Over the year news reports have been calling it a staple diet for mental health, making people go the whole nine yards for fetching and consuming fruits and vegetables that contain high nutritional values. These products add to the health benefits and processed fruits & vegetables have now secured a prominent position in the overall food and nutrition industry.

In fact, processed fruits and vegetables have emerged as a thing for most of the modern-day families and homes as it offers variety to the diets and convenience to the busy lives of people. Speaking of which, it was reported by CBI Ministry of Foreign Affairs Europe, that the demand for processed fruits and vegetables was soaring to all new heights during the COVID-19 pandemic period. Besides, the sales of frozen fruits and vegetables, amidst the COVID-19 scare, grew by 15.6%, ahead of a gain of 8.2% for fresh produce.

On this note, it would be imperative to mention that in terms of revenue generation, the global processed fruits and vegetables market size would record a valuation of USD 425 billion over the time span of 2020 to 2026.

Unveiling the corporate growth dimensions of frozen fruits and vegetables sales

Considering the overwhelming sales and production of frozen foods worldwide, various companies have begun investing a considerable share in frozen fruit and vegetable businesses, which has enabled them to carve a profitable niche for themselves in the overall industry.

Elaborating on the regulations enforced by governments pertaining to frozen vegetables and processed fruit products, across various economies, it is noteworthy to state the mention of FSSAI’s 2016 proposal of new standards regarding frozen vegetables in India. According to official sources, the Food Safety and Standards Authority of India has framed new standards for frozen beans, cauliflower, spinach, and peas which underlines the limits for metallic contaminants in these products.

Additionally, the draft mentions that the aforementioned products would have to follow the labelling and packaging norms of the regulator.
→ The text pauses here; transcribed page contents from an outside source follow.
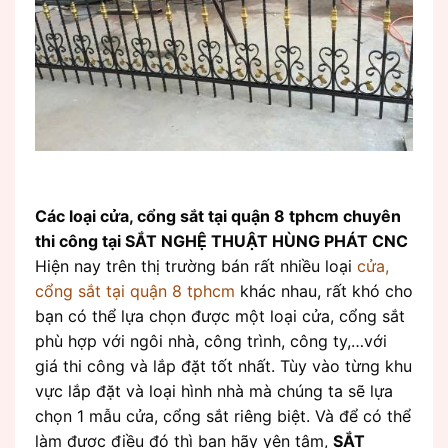
Các loại cửa, cổng sắt tại quận 8 tphcm chuyên
thi công tại SẮT NGHỆ THUẬT HÙNG PHÁT CNC
Hiện nay trên thị trường bán rất nhiều loại
cửa,
cổng sắt tại quận 8 tphcm
khác nhau, rất khó cho
bạn có thể lựa chọn được một loại cửa, cổng sắt
phù hợp với ngôi nhà, công trình, công ty,…với
giá thi công và lắp đặt tốt nhất. Tùy vào từng khu
vực lắp đặt và loại hình nhà mà chúng ta sẽ lựa
chọn 1 mẫu cửa, cổng sắt riêng biệt. Và để có thể
làm được điều đó thì bạn hãy yên tâm,
SẮT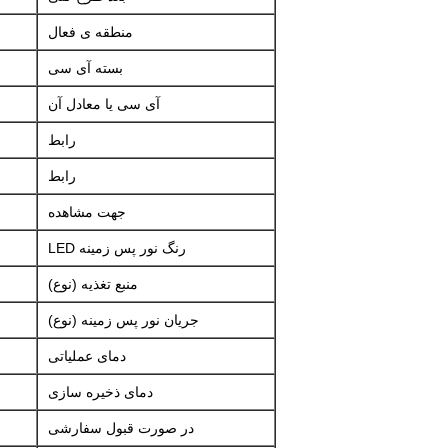
منطقه ی فعال
بسته آی سی
آی سی یا معادل آن
رابط
رابط
جهت مشاهده
رنگ نور پس زمینه LED
منبع تغذیه (نوع)
جریان نور پس زمینه (نوع)
دمای عملیاتی
دمای ذخیره سازی
در صورت قبول سفارشی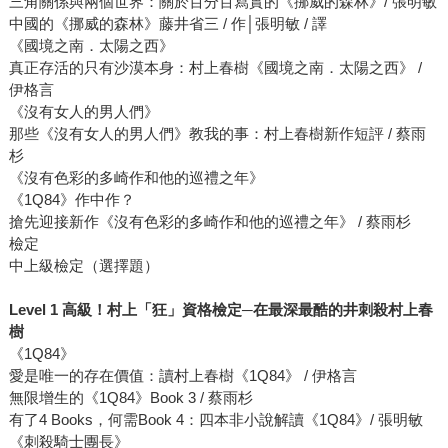
三角關係與兩個世界：關於百分百寫實的《挪威的森林》/ 張明敏
中國的《挪威的森林》藤井省三 / 作│張明敏 / 譯
《國境之南．太陽之西》
真正存活的只有沙漠本身：村上春樹《國境之南．太陽之西》 /
伊格言
《沒有女人的男人們》
那些《沒有女人的男人們》教我的事：村上春樹新作短評 / 蔡雨
杉
《沒有色彩的多崎作和他的巡禮之年》
《1Q84》作中作？
搶先迎接新作《沒有色彩的多崎作和他的巡禮之年》 / 蔡雨杉
檢定
中上級檢定（選擇題）
Level 1
高級！村上「狂」資格檢定
─
在最深最酷的井刺殺村上春
樹
《1Q84》
愛是唯一的存在價值：讀村上春樹《1Q84》 / 伊格言
無限增生的《1Q84》Book 3 / 蔡雨杉
有了4 Books，何需Book 4：四本非小說解讀《1Q84》/ 張明敏
《刺殺騎士團長》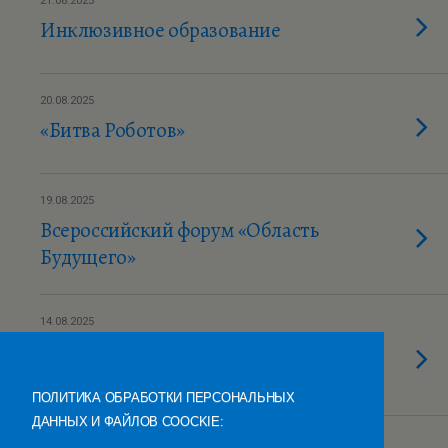
21.08.2025
Инклюзивное образование
20.08.2025
«Битва Роботов»
19.08.2025
Всероссийский форум «Область
Будущего»
14.08.2025
Всероссийский конкурс
«Наставничество»
ПОЛИТИКА ОБРАБОТКИ ПЕРСОНАЛЬНЫХ
ДАННЫХ И ФАЙЛОВ COOCKIE:
28.07.2025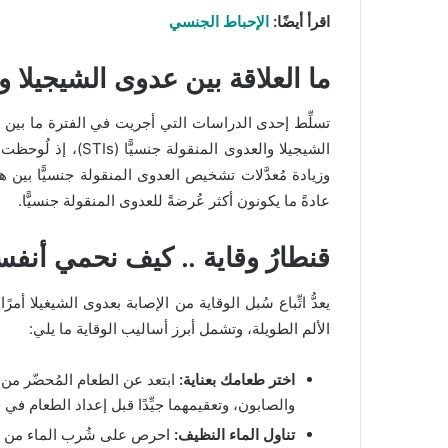
اقرأ أيضًا:
الإحباط الجنسي
ما العلاقة بين عدوى الشيجيلا و
الشيجيلا والعدوى الم
وزيادة مُعدَّلات تشخيص العدوى المنقولة جنسيًّا بين هؤ
عادةً ما يكونون أكثر عُرضةً للعدوى المنقولة جنسيًّا.
قنطارُ وقاية .. كيف نحمي أنفس
يعدُّ اتِّباع سُبل الوقاية من الإصابة بعدوى الشيغيلا أم
الألم الطويلة، وتشمل أبرز أساليب الوقاية ما يلي:
اختر طعامك بعناية:
ابتعد عن الطعام المُحضّر من ق
والصابون، وتعقيمهما جيِّدًا قبل إعداد الطعام 
تناول الماء النظيف:
احرص على شُرب الماء من مصادر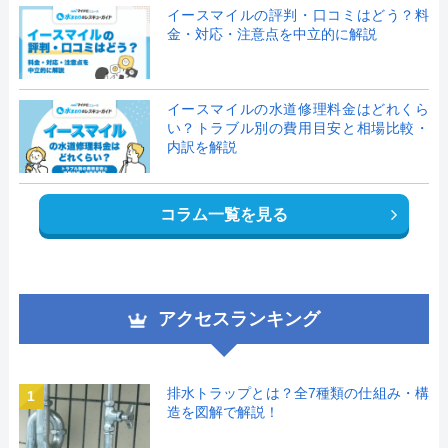
イースマイルの評判・口コミはどう？料
金・対応・注意点を中立的に解説
イースマイルの水道修理料金はどれくら
い？トラブル別の費用目安と相場比較・
内訳を解説
コラム一覧を見る
アクセスランキング
排水トラップとは？全7種類の仕組み・構
1
造を図解で解説！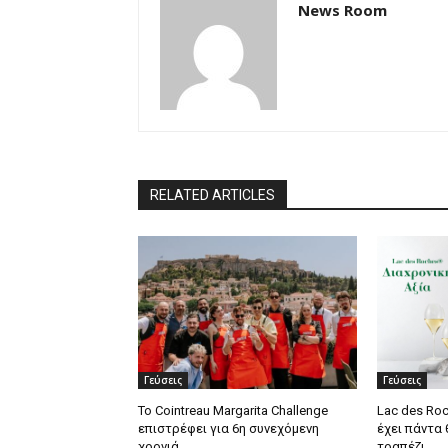
News Room
RELATED ARTICLES
Γεύσεις
Γεύσεις
Το Cointreau Margarita Challenge
Lac des Roc
επιστρέφει για 6η συνεχόμενη
έχει πάντα
χρονιά
τραπέζι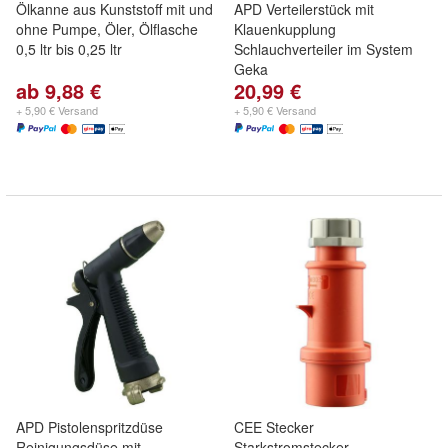
Ölkanne aus Kunststoff mit und
APD Verteilerstück mit
ohne Pumpe, Öler, Ölflasche
Klauenkupplung
0,5 ltr bis 0,25 ltr
Schlauchverteiler im System
Geka
ab 9,88 €
20,99 €
+ 5,90 € Versand
+ 5,90 € Versand
APD Pistolenspritzdüse
CEE Stecker
Reinigungsdüse mit
Starkstromstecker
Similar efforts can foster the availability and consumption of processed food across the Asia Pacific region.

What makes Europe a fascinating market for processed fruits and vegetables?

Over the years, the European continent has stood tall as one of the largest importers of processed fruits worldwide, taking hold of more than 40% of the global supplies. In fact, it was observed that the European imports of processed fruit and vegetables rose every year by 4% in value and 2% in volume over 2014 to 2018, reaching a valuation of 35.7 billion euros and 23.5 million tons by 2018 end. This can be ascribed to revelations of various health and food programs across vivid economies of the continent, that raises concerns about the well-being of the citizens both physically and mentally.
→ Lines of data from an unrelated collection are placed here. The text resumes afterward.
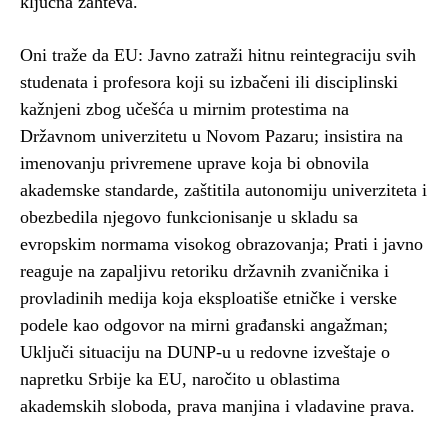
ključna zahteva.
Oni traže da EU: Javno zatraži hitnu reintegraciju svih
studenata i profesora
koji su izbačeni ili disciplinski
kažnjeni zbog učešća u mirnim protestima na
Državnom univerzitetu u Novom Pazaru; insistira na
imenovanju privremene uprave
koja bi obnovila
akademske standarde, zaštitila autonomiju univerziteta i
obezbedila njegovo funkcionisanje u skladu sa
evropskim normama visokog obrazovanja; Prati i javno
reaguje na zapaljivu retoriku
državnih zvaničnika i
provladinih medija koja eksploatiše etničke i verske
podele kao odgovor na mirni građanski angažman;
Uključi situaciju na DUNP-u u redovne izveštaje o
napretku Srbije ka EU, naročito u oblastima
akademskih sloboda, prava manjina i vladavine prava.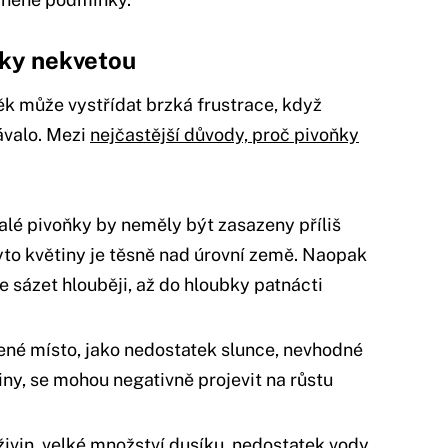
ňky nekvetou
k může vystřídat brzká frustrace, když
ávalo. Mezi
nejčastější důvody, proč pivoňky
valé pivoňky by neměly být zasazeny příliš
tyto květiny je těsně nad úrovní země. Naopak
 sázet hlouběji, až do hloubky patnácti
lené místo, jako nedostatek slunce, nevhodné
iny, se mohou negativně projevit na růstu
živin, velké množství dusíku, nedostatek vody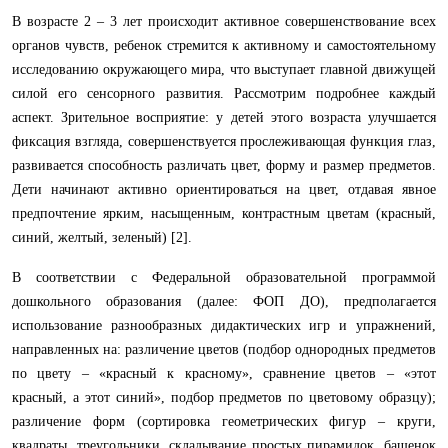
В возрасте 2 – 3 лет происходит активное совершенствование всех
органов чувств, ребенок стремится к активному и самостоятельному
исследованию окружающего мира, что выступает главной движущей
силой его сенсорного развития. Рассмотрим подробнее каждый
аспект. Зрительное восприятие: у детей этого возраста улучшается
фиксация взгляда, совершенствуется прослеживающая функция глаз,
развивается способность различать цвет, форму и размер предметов.
Дети начинают активно ориентироваться на цвет, отдавая явное
предпочтение ярким, насыщенным, контрастным цветам (красный,
синий, желтый, зеленый) [2].
В соответствии с Федеральной образовательной программой
дошкольного образования (далее: ФОП ДО), предполагается
использование разнообразных дидактических игр и упражнений,
направленных на: различение цветов (подбор однородных предметов
по цвету – «красный к красному», сравнение цветов – «этот
красный, а этот синий», подбор предметов по цветовому образцу);
различение форм (сортировка геометрических фигур – круги,
квадраты, треугольники, складывание простых пирамидок, башенок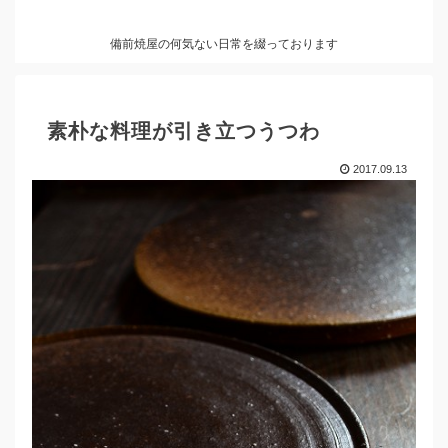
備前焼屋の何気ない日常を綴っております
素朴な料理が引き立つうつわ
2017.09.13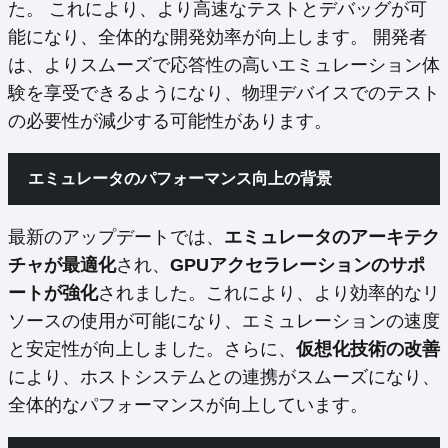
た。 これにより、より高速なテストとデバッグが可
能になり、全体的な開発効率が向上します。 開発者
は、よりスムーズで応答性の高いエミュレーション体
験を享受できるようになり、物理デバイスでのテスト
の必要性が減少する可能性があります。
エミュレータのパフォーマンス向上の背景
最新のアップデートでは、
エミュレータのアーキテク
チャが最適化
され、
GPUアクセラレーションのサポ
ートが強化
されました。これにより、より効率的なリ
ソースの使用が可能になり、エミュレーションの速度
と安定性が向上しました。さらに、
仮想化技術の改善
により、ホストシステムとの連携がスムーズになり、
全体的なパフォーマンスが向上しています。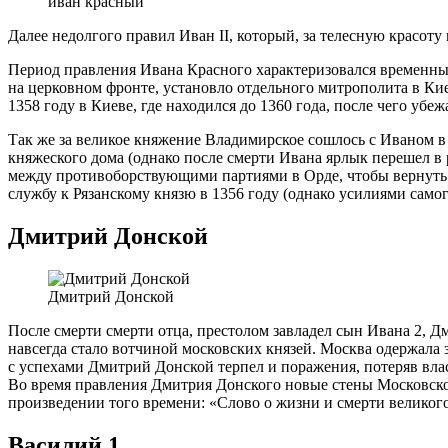
иван красный
Далее недолгого правил Иван II, который, за телесную красот
Период правления Ивана Красного характеризовался временны
на церковном фронте, установло отдельного митрополита в Кие
1358 году в Киеве, где находился до 1360 года, после чего убе
Так же за великое княжение Владимирское сошлось с Иваном в
княжеского дома (однако после смерти Ивана ярлык перешел в
между противоборствующими партиями в Орде, чтобы вернуть в
службу к Рязанскому князю в 1356 году (однако усилиями само
Дмитрий Донской
Дмитрий Донской
После смерти смерти отца, престолом завладел сын Ивана 2, 
навсегда стало вотчиной московских князей. Москва одержала
с успехами Дмитрий Донской терпел и поражения, потеряв вл
Во время правления Дмитрия Донского новые стены Московско
произведении того времени: «Слово о жизни и смерти великого
Василий 1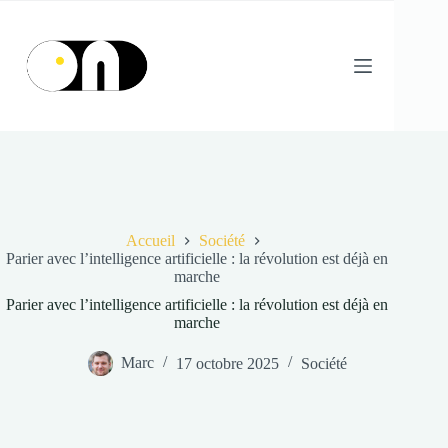
Passer
au
contenu
Accueil
Société
Parier avec l’intelligence artificielle : la révolution est déjà en
marche
Parier avec l’intelligence artificielle : la révolution est déjà en
marche
Marc
17 octobre 2025
Société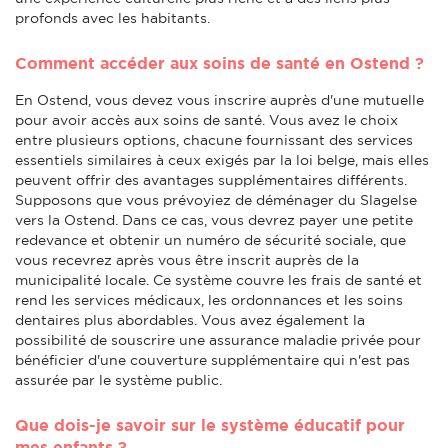
profonds avec les habitants.
Comment accéder aux soins de santé en Ostend ?
En Ostend, vous devez vous inscrire auprès d'une mutuelle
pour avoir accès aux soins de santé. Vous avez le choix
entre plusieurs options, chacune fournissant des services
essentiels similaires à ceux exigés par la loi belge, mais elles
peuvent offrir des avantages supplémentaires différents.
Supposons que vous prévoyiez de déménager du Slagelse
vers la Ostend. Dans ce cas, vous devrez payer une petite
redevance et obtenir un numéro de sécurité sociale, que
vous recevrez après vous être inscrit auprès de la
municipalité locale. Ce système couvre les frais de santé et
rend les services médicaux, les ordonnances et les soins
dentaires plus abordables. Vous avez également la
possibilité de souscrire une assurance maladie privée pour
bénéficier d'une couverture supplémentaire qui n'est pas
assurée par le système public.
Que dois-je savoir sur le système éducatif pour
mes enfants ?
Speaking of one such program, the Lithuanian government had in 2014 proposed an information program for European processed fruits and vegetables in the Baltic states for a span of 3 years. It was seen that the campaign budget was somewhere around 1 billion euros of which the EU contribution was reported to be around 93.4 million euros. The main motive behind this program was to inform the broad population in the Baltic countries about the benefits of processed fruit and vegetables produced in the European continent. This apart, the program also plans to augment the product awareness and empower consumer’s confidence, positively influencing their attitude towards such products.

Considering the future scope of global processed fruits and vegetables industry, the trends in the market would likely be driven by the ongoing shift towards consumption of nutrition rich foods and benefits associated with processed fruits and vegetables. In both developed and emerging countries, the demand for such food products will strengthen the market outlook substantially over the foreseeable time period.